COMP416A/516A 2006: Topics in Artificial Intelligence

- Assignment 3: Automatic Data Cleansing -

UPDATED Section 4 (01/05/06)
UPDATED submission instructions (10/05/06) (see bottom of this page)
  1. Write a meta classifier that takes another classifier (i.e. a "base" classifier) as an argument and implements the following steps in buildClassifier():

    1. Build a base classifier on the training data.
    2. Classify the training data using the base classifier.
    3. Collect the training instances that have been classified correctly and make this the new training set.
    4. Go to Step 1 if the training set has changed in Step 3.

    Your new meta classifier should extend the class weka.classifiers.SingleClassifierEnhancer.

  2. Run your new meta classifier with the decision tree learner weka.classifiers.trees.J48 as the base learner on the breast-cancer, credit-g, hepatitis, lymph, sonar, and soybean datasets in /home/ml/datasets/UCI. Compare the size of the final tree generated by the meta classifier and the tree generated by plain J48.

  3. Perform a more extensive experiment to evaluate the effect of the meta classifier on accuracy. Use Weka's Experimenter and run a 10 times 10-fold cross-validation on all datasets in /home/ml/datasets/UCI. In your first experiment, compare the accuracy of plain J48 to the accuracy of the meta classifier applied in conjunction with J48. Also record how much data (in percent) is discarded by the meta classifier. (You can record that information in the Experimenter by making your meta classifier implement the weka.core.AdditionalMeasureProducer interface and implementing appropriate methods. The J48 class is an example of a class that implements this interface.)

  4. Repeat the same experiment with weka.classifiers.functions.SMO. Make sure to turn on the "-M" option of SMO.Because SMO is not very efficient for large datasets, use only the list of datasets of Section 2 (breast-cancer, credit-g, hepatitis, lymph, sonar, and soybean) for any SMO-based experiments. But do use the same procedure as in Section 3 (10times 10fold CV, etc.)

  5. Change your meta classier so that it only discards an instance if it is misclassified and the classifier is very confident in its prediction (i.e. if the classifier gets it "badly wrong"). To this end, introduce a new parameter X to your classifier and discard an instance if it is misclassified and the base classifier's probability for the predicted class is greater than the cutoff value X.

  6. Re-run all the above experiments with this new version of the meta classifier, setting the cutoff value X to 0.9.

  7. Write a report that records how your investigations proceeded and the results you obtained.
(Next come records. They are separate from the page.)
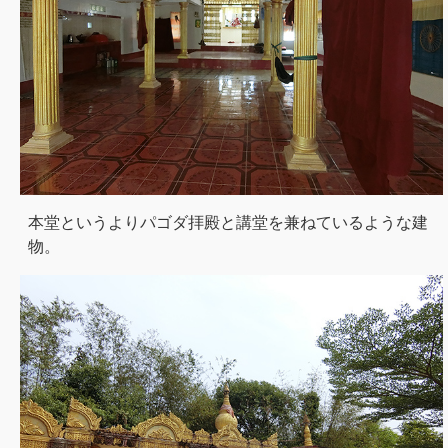
本堂というよりパゴダ拝殿と講堂を兼ねているような建
物。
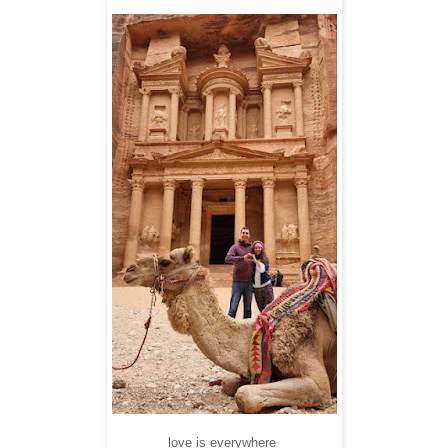
love is everywhere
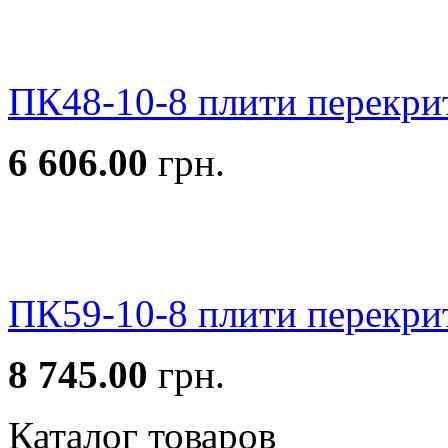
ПК48-10-8 плити перекри
6 606.00
грн.
ПК59-10-8 плити перекри
8 745.00
грн.
Каталог товаров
Make sure you comment on the results and structure your report appropriately. Also comment on the method's ability to identify actual errors in the data.


Other Information

Value: 25% of the total marks for all four assignments
Due date: Friday, 12 May, 5:00 PM

No extensions will be granted except for sound, documented, medical reasons. Complete your assignment early: computers tend to go wrong at the last minute.

WHAT and HOW to submit: email me (bernhard@cs.waikato.ac.nz) the Java code for the version of your meta-classifier that was needed in Section 5. The report can be handed in on paper or electronically. Acceptable formats for electronical report submission in order of preference are: pdf, ps, txt, (OpenOffice or Word if you have to).